From what I heard, they only put the number of shares and an estimated value in the offer letter, so that amount is only accurate at the time they give the offer - since Lyft's shares have dropped in value it's probably worth significantly less now. Some companies give refreshers to compensate, but not sure if Lyft does.
The headline number is annual total compensation. So yes, ~$200K of shares will vest every year. The normal deal is 4-year grant with even vesting (sometimes after a 1 year cliff), so in this case it would be an $800K equity grant over 4 years. Some places like Amazon and Netflix do it differently, but that's the standard.

They usually use the stock price on the day of the offer or the day you start or something similar. So in this example, if the stock price was $100 on the offer date, you would be granted 8000 RSUs on signing, vesting over 4 years. What they are actually worth on the day they vest depends on the stock market, which means each vesting usually results in a slightly different amount in actuality (even though the # of shares per vesting is constant).

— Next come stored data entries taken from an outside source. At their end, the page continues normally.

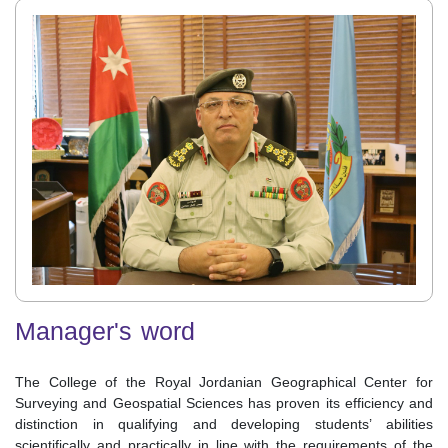
Manager's word
The College of the Royal Jordanian Geographical Center for
Surveying and Geospatial Sciences has proven its efficiency and
distinction in qualifying and developing students’ abilities
scientifically and practically in line with the requirements of the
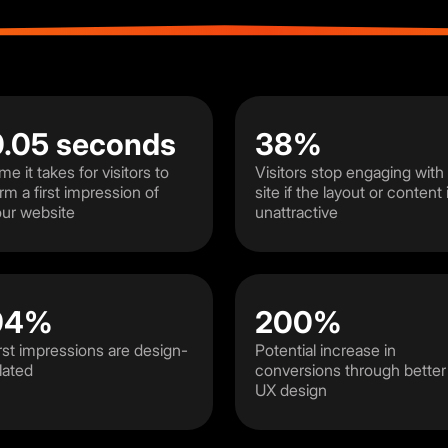
0.05 seconds
38%
me it takes for visitors to
Visitors stop engaging with
rm a first impression of
site if the layout or content 
ur website
unattractive
94%
200%
rst impressions are design-
Potential increase in
lated
conversions through better
UX design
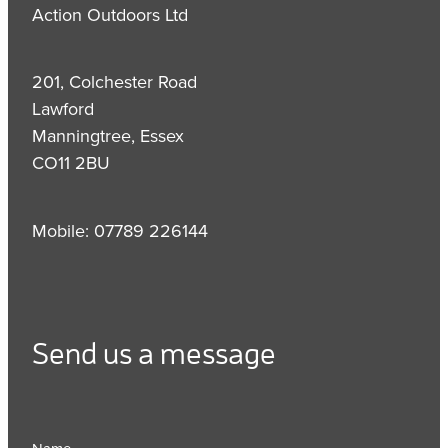
Action Outdoors Ltd
201, Colchester Road
Lawford
Manningtree, Essex
CO11 2BU
Mobile: 07789 226144
Send us a message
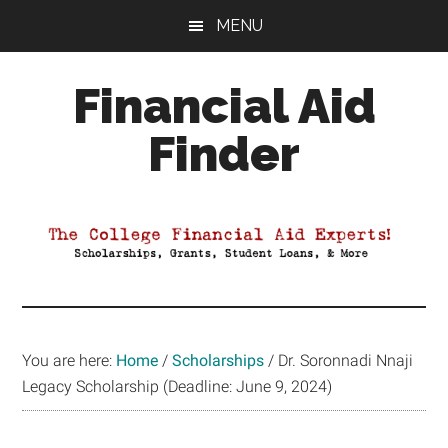
Skip
Skip
Skip
MENU
to
to
to
main
primary
footer
Financial Aid
content
sidebar
Finder
Your
Guide
to
Maximizing
your
College
Financial
You are here:
Home
/
Scholarships
/
Dr. Soronnadi Nnaji
Aid
Legacy Scholarship (Deadline: June 9, 2024)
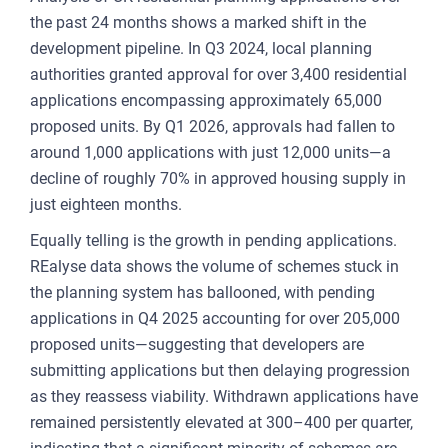
the past 24 months shows a marked shift in the
FOR
development pipeline. In Q3 2024, local planning
ENT
authorities granted approval for over 3,400 residential
AND
applications encompassing approximately 65,000
proposed units. By Q1 2026, approvals had fallen to
3
around 1,000 applications with just 12,000 units—a
decline of roughly 70% in approved housing supply in
OUR A
just eighteen months.
PLA
Equally telling is the growth in pending applications.
& P
REalyse data shows the volume of schemes stuck in
DE
the planning system has ballooned, with pending
applications in Q4 2025 accounting for over 205,000
LAN
proposed units—suggesting that developers are
OWN
submitting applications but then delaying progression
as they reassess viability. Withdrawn applications have
MA
remained persistently elevated at 300–400 per quarter,
AME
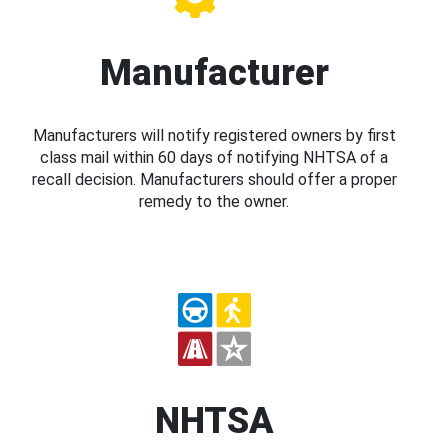
Manufacturer
Manufacturers will notify registered owners by first
class mail within 60 days of notifying NHTSA of a
recall decision. Manufacturers should offer a proper
remedy to the owner.
NHTSA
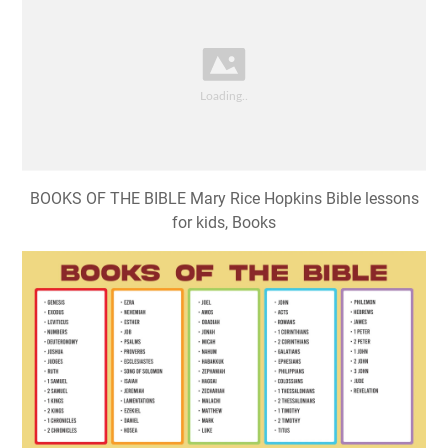
BOOKS OF THE BIBLE Mary Rice Hopkins Bible lessons
for kids, Books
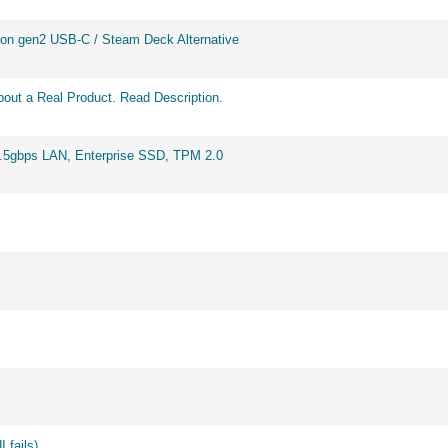
on gen2 USB-C / Steam Deck Alternative
out a Real Product. Read Description.
2.5gbps LAN, Enterprise SSD, TPM 2.0
 fails)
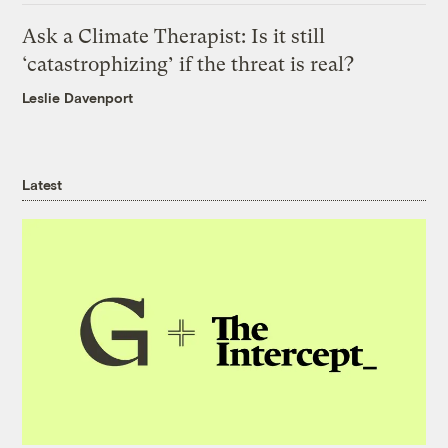
Ask a Climate Therapist: Is it still
‘catastrophizing’ if the threat is real?
Leslie Davenport
Latest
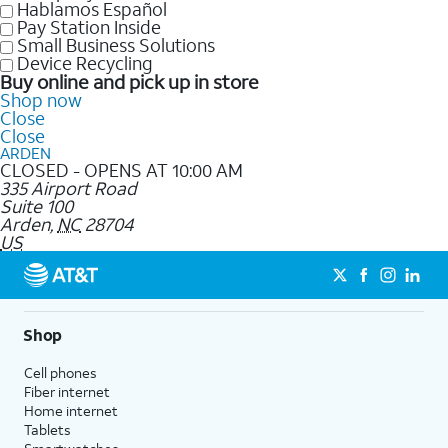
Hablamos Español
Pay Station Inside
Small Business Solutions
Device Recycling
Buy online and pick up in store
Shop now
Close
Close
ARDEN
CLOSED - OPENS AT 10:00 AM
335 Airport Road
Suite 100
Arden
,
NC
28704
US
Shop
Cell phones
Fiber internet
Home internet
Tablets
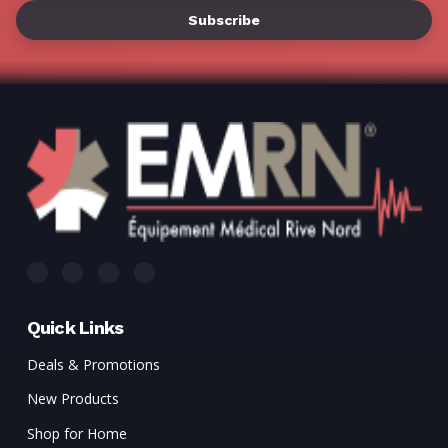
Γ
Quick Links
Deals & Promotions
New Products
Shop for Home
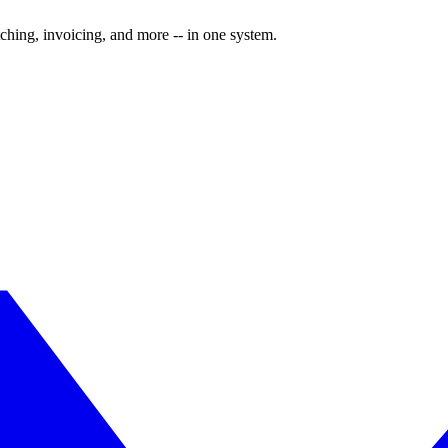
ching, invoicing, and more -- in one system.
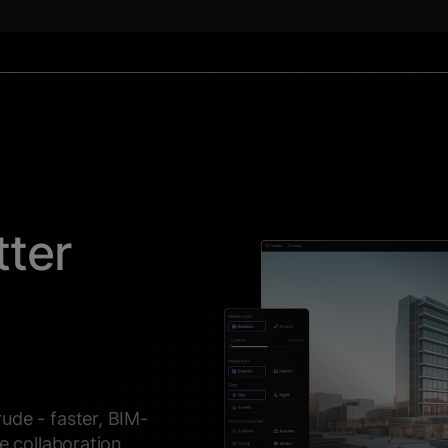
tter
ude - faster, BIM-
me collaboration.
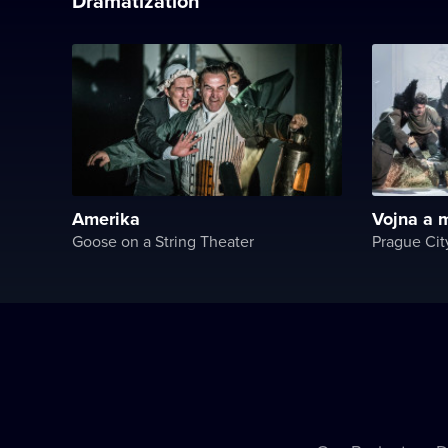
Dramatization
Amerika
Vojna a m
Goose on a String Theater
Prague Cit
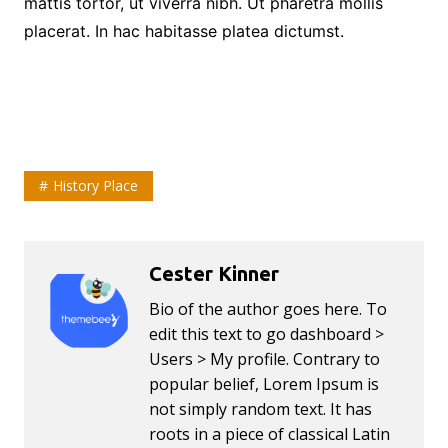
mattis tortor, ut viverra nibh. Ut pharetra mollis
placerat. In hac habitasse platea dictumst.
History Place
Cester Kinner
Bio of the author goes here. To
edit this text to go dashboard >
Users > My profile. Contrary to
popular belief, Lorem Ipsum is
not simply random text. It has
roots in a piece of classical Latin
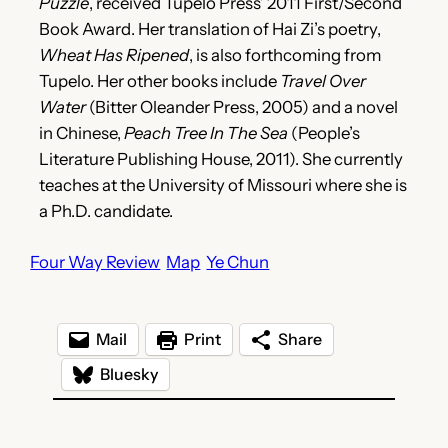
Puzzle
, received Tupelo Press’ 2011 First/Second
Book Award. Her translation of Hai Zi’s poetry,
Wheat Has Ripened
, is also forthcoming from
Tupelo. Her other books include
Travel Over
Water
(Bitter Oleander Press, 2005) and a novel
in Chinese,
Peach Tree In The Sea
(People’s
Literature Publishing House, 2011). She currently
teaches at the University of Missouri where she is
a Ph.D. candidate.
Four Way Review
Map
Ye Chun
Mail
Print
Share
Bluesky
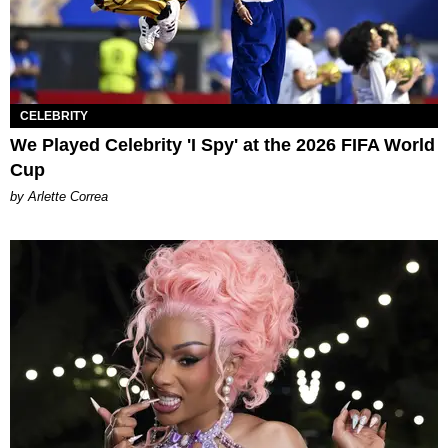
CELEBRITY
We Played Celebrity 'I Spy' at the 2026 FIFA World
Cup
by Arlette Correa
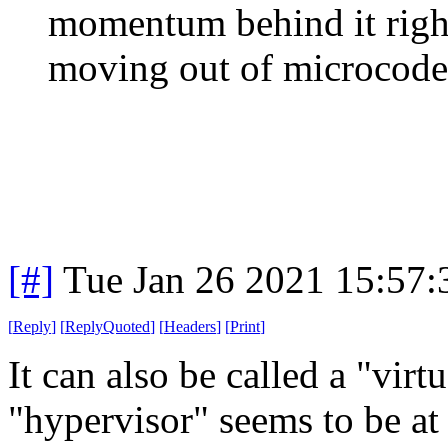
momentum behind it righ
moving out of microcode 
[#]
Tue Jan 26 2021 15:57
[
Reply
]
[
ReplyQuoted
]
[
Headers
]
[
Print
]
It can also be called a "vi
"hypervisor" seems to be at 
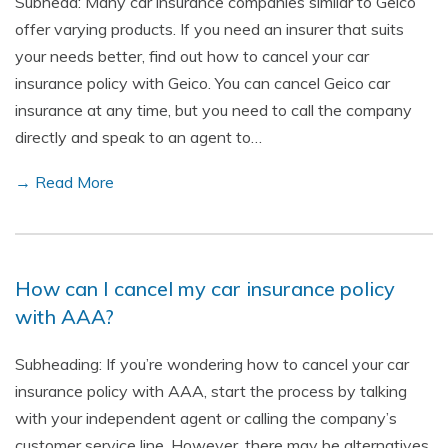
Subhead: Many car insurance companies similar to Geico
offer varying products. If you need an insurer that suits
your needs better, find out how to cancel your car
insurance policy with Geico. You can cancel Geico car
insurance at any time, but you need to call the company
directly and speak to an agent to…
→ Read More
How can I cancel my car insurance policy
with AAA?
Subheading: If you’re wondering how to cancel your car
insurance policy with AAA, start the process by talking
with your independent agent or calling the company’s
customer service line. However, there may be alternatives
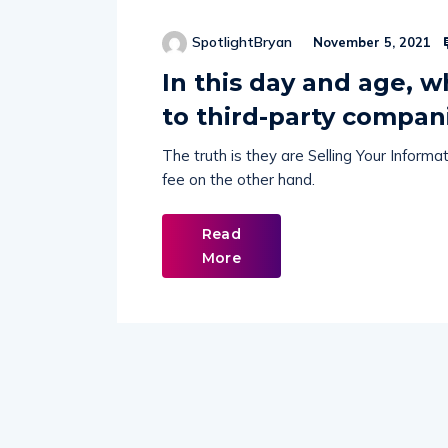
SpotlightBryan
November 5, 2021
In this day and age, 
to third-party compan
The truth is they are Selling Your Inform
fee on the other hand.
Read
More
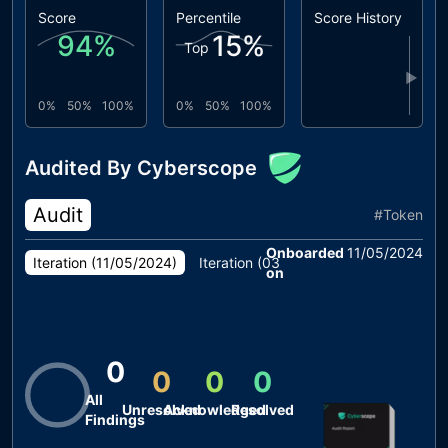
Score
Percentile
Score History
94
%
15
%
Top
▶
0%
50%
100%
0%
50%
100%
Audited By Cyberscope
Audit
#
Token
Onboarded
11/05/2024
Iteration (
11/05/2024
)
Iteration (
03/05/2024
)
on
0
0
0
0
All
Unresolved
Acknowledged
Resolved
Findings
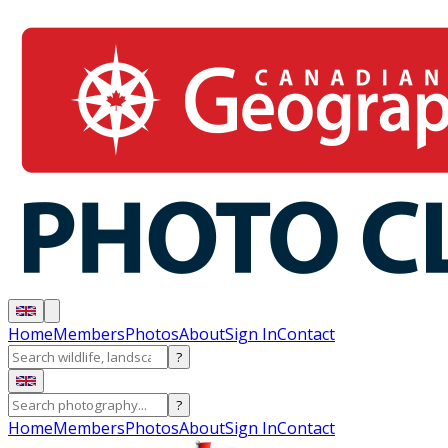
Home
Members
Photos
About
Sign In
Contact
?
?
Home
Members
Photos
About
Sign In
Contact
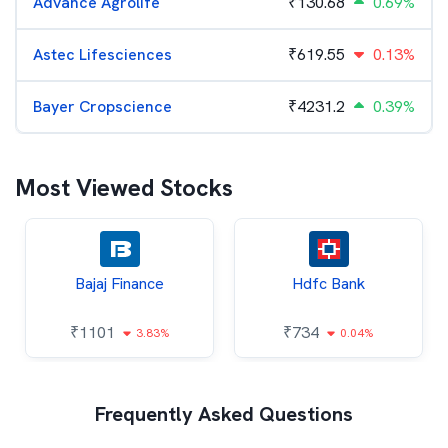
Advance Agrolife
₹
130.68
0.69%
Astec Lifesciences
₹
619.55
0.13%
Bayer Cropscience
₹
4231.2
0.39%
Most Viewed Stocks
Bajaj Finance
Hdfc Bank
₹
1101
₹
734
3.83%
0.04%
Frequently Asked Questions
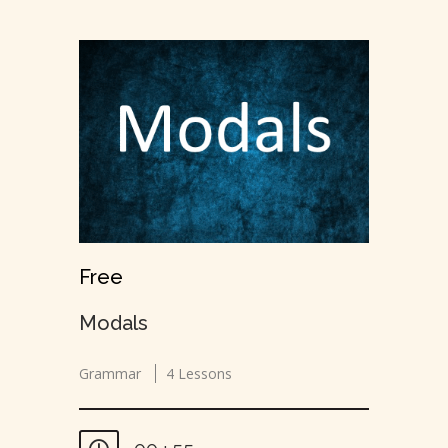
Free
Modals
Grammar
4 Lessons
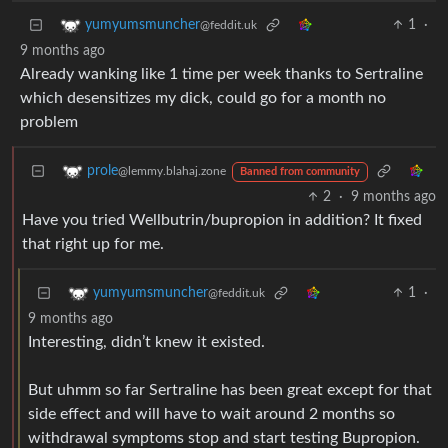
1
·
yumyumsmuncher
@feddit.uk
9 months ago
Already wanking like 1 time per week thanks to Sertraline
which desensitizes my dick, could go for a month no
problem
prole
@lemmy.blahaj.zone
Banned from community
2
·
9 months ago
Have you tried Wellbutrin/bupropion in addition? It fixed
that right up for me.
1
·
yumyumsmuncher
@feddit.uk
9 months ago
Interesting, didn’t knew it existed.
But uhmm so far Sertraline has been great except for that
side effect and will have to wait around 2 months so
withdrawal symptoms stop and start testing Bupropion.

Yes, every year. When your expenses are 7+ figures annually even small scale changes make a big difference. I work for another large company and we have a small change (~2 week effort and ~200 LoC) that is going to save the company $500k-$1M/year. So it's a no-brainer for well-run, high scale companies to pay competitively. And that's not even taking into account the rest of the year's worth of engineering time

The thing I find funny is I've worked at much smaller companies, worked way harder, made much less of an impact, and got paid much less (justifiably so - a scalar on a small number is still a small number). It's really just comes down to solving the right problems at the right scale

I feel great, make about half of what these companies offer but I don't have to work at places everyone loves to hate now.
Wow, this is great. It's awesome to make that much money, but it'd be pretty hard to convince yourself to work hard enough for that stock and bonus when your marginal tax rate is over 40%.
so you'll give up your marginal 60% take?
> Wow, this is great. It's awesome to make that much money, but it'd be pretty hard to convince yourself to work hard enough for that stock and bonus when your marginal tax rate is over 40%.

I mean, it's still a lot of money and at a FAANG you'd be working less hard than someone at a startup while making twice as much money. (This is why it's hard for startups to hire people.)

I'm I the only one who thinks these salary levels are both insane and not-sustainable?